-
Notifications
You must be signed in to change notification settings - Fork 5.3k
Description
Description
On a Raspberry Pi 5, the system can become fully unresponsive under certain workload conditions.
When this happens:
- SSH becomes unreachable
- most userland processes and containers stop responding
- openHAB may still update some internal state
- Homematic device communication ceases entirely
- only a hard power-cycle restores operation
The behavior does not resemble an immediate kernel panic, out-of-memory kill, or userspace crash.
Instead, it is preceded by repeated kernel log messages that appear to originate from a UART/driver path, followed by systemd-journald warnings and eventual stall.
Observed Behavior
In every recorded instance of this issue, shortly before the unresponsiveness, the kernel log shows a repeating pattern similar to:
raw-uart raw-uart1: generic_raw_uart_handle_rx_char(): rx fifo full
eq3loop: eq3loop_write_master() mmd_hmip: not enough space in the buffers
eq3loop: eq3loop_write_master() return error
Followed by journald messages indicating overrun and watchdog timeouts:
systemd-journald: /dev/kmsg buffer overrun, some messages lost
systemd-journald.service: Watchdog timeout
systemd-journald.service: Killing process systemd-journal
After these messages, thousands of kernel messages are lost, journald is restarted, and the system eventually becomes largely unresponsive.
Expected Behavior
- Under heavy load, or in the presence of occasional driver buffer exhaustion, the system should remain responsive and recover gracefully. Specifically:
- driver buffer exhaustion should be handled without log flooding
- kernel log streams should be rate limited to avoid overwhelming the logging subsystem
- unrelated kernel subsystems (network, scheduling, file systems) should not be impacted by issues in a single hardware driver path
- the system should remain responsive even under high I/O pressure
Workloads Observed
- The issue has been observed under the following conditions:
- Raspberry Pi 5 with NVMe root filesystem
- RaspberryMatic running inside Docker
- Other containers including openHAB, InfluxDB, Frigate
- NVMe subjected to high sustained I/O (e.g., video timeline scrub, large historical data queries)

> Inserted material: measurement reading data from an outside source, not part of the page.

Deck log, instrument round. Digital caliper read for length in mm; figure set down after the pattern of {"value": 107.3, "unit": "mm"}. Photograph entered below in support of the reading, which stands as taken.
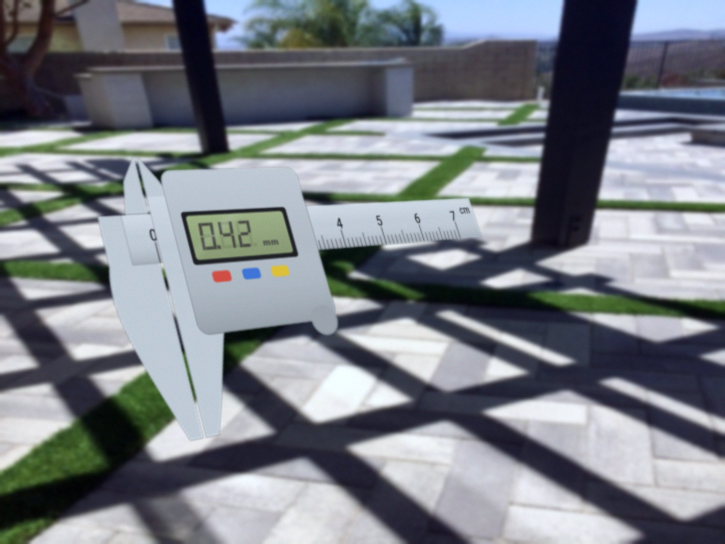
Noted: {"value": 0.42, "unit": "mm"}
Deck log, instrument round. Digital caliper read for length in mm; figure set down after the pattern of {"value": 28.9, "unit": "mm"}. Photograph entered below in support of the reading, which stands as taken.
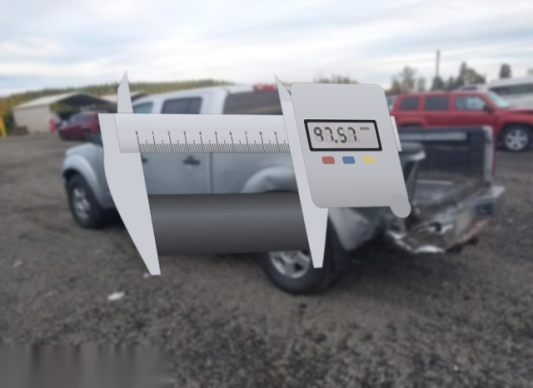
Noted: {"value": 97.57, "unit": "mm"}
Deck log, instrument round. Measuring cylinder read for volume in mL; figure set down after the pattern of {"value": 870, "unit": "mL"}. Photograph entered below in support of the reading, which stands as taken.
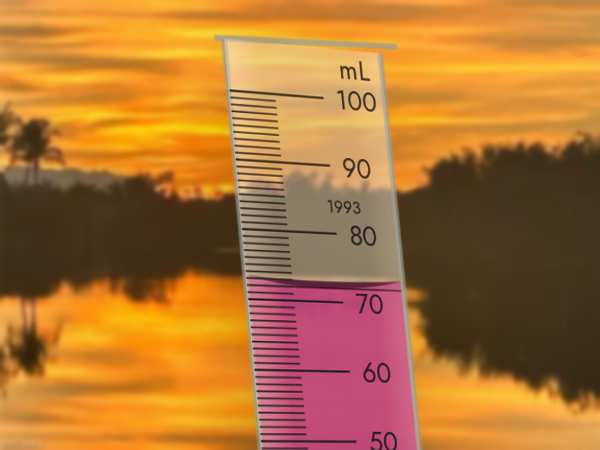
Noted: {"value": 72, "unit": "mL"}
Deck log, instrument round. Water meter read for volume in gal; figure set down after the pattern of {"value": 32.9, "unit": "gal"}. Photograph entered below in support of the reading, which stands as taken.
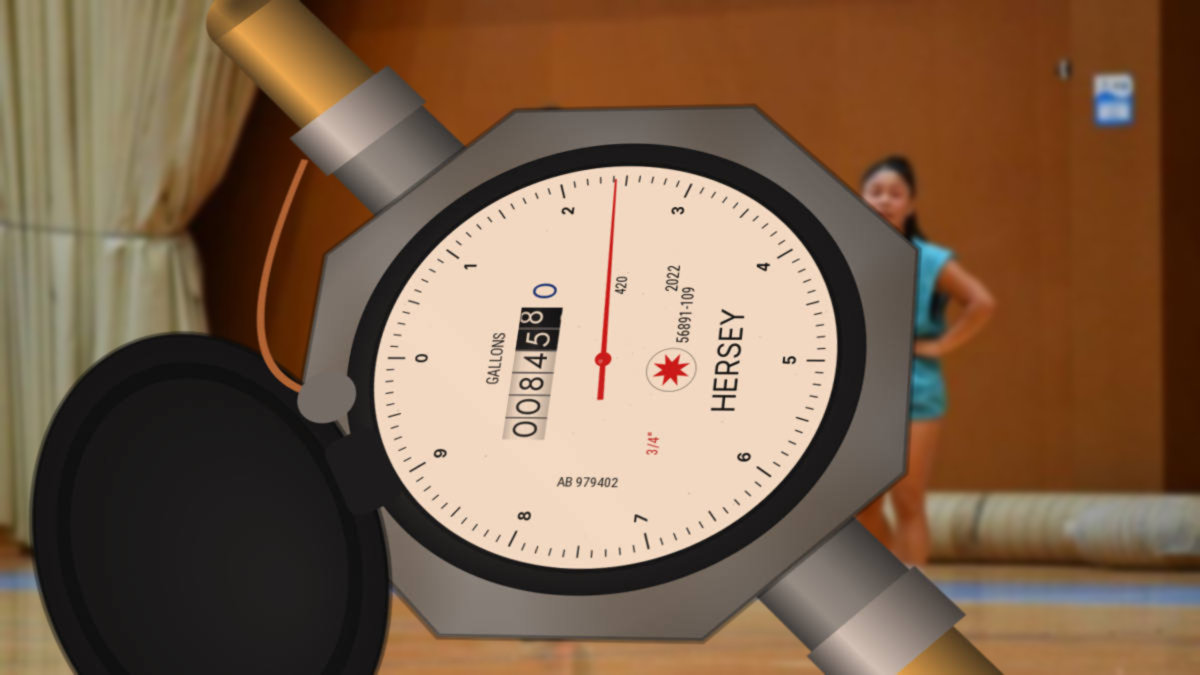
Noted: {"value": 84582.4, "unit": "gal"}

- RF traffic concurrently active via a USB-connected Homematic stick
The problem is rare and not reliably reproducible; it occurs under combinations of high I/O and sustained driver activity.
System information
- Platform: Raspberry Pi 5 (ARM64 / aarch64)
- Kernel: 6.6.x+rpt-rpi
- OS: Raspberry Pi OS 64-bit
- Root filesystem on NVMe (Pineboards AI Bundle M-Key)
- Docker engine (dockerd / containerd)
- Homematic RF stick connected directly by USB
- Other RF devices on a powered USB hub
Full journal logs around the freeze events:
Attached logs show consistent patterns across multiple freeze events:
dmesg_after_reboot.log
journal_prevboot.log
kernel.log
lastlog.txt
lsmod.log
wtmp.txt
These logs consistently contain the repeating uart/eq3loop buffer exhaustion messages preceding the journal overruns and subsequent system stall.
Additional context
- USB power supply issues have been tested and ruled out using both passive and active hubs
- No undervoltage or CPU throttling flags detected via firmware telemetry
- The system is normally stable for extended periods (weeks–months) between incidents
- The issue does not appear tied to specific userland containers or services alone
Additional observations
I have observed two closely related failure modes:
- A complete system hang requiring a hard power cycle
- A partial failure where Homematic commands are delayed by ~15–30 seconds,
followed by execution of multiple queued commands almost simultaneously
In the second case, the system remains partially responsive for a short time
(SSH sometimes still works, non-Homematic services continue to operate),
but the Homematic communication path appears stalled.
In at least one incident, this delayed state escalated into an automatic reboot
rather than a permanent freeze. This suggests a kernel-level failure that
progresses over time rather than an immediate hard lockup.
Shortly before both types of failures, kernel logs show sustained flooding of:
raw-uart: generic_raw_uart_handle_rx_char(): rx fifo full
eq3loop: not enough space in the buffers
followed by /dev/kmsg buffer overruns and journald watchdog events.
This indicates that the delayed Homematic behavior may be an early warning sign
of the same kernel-level issue that later results in a full system hang or reboot.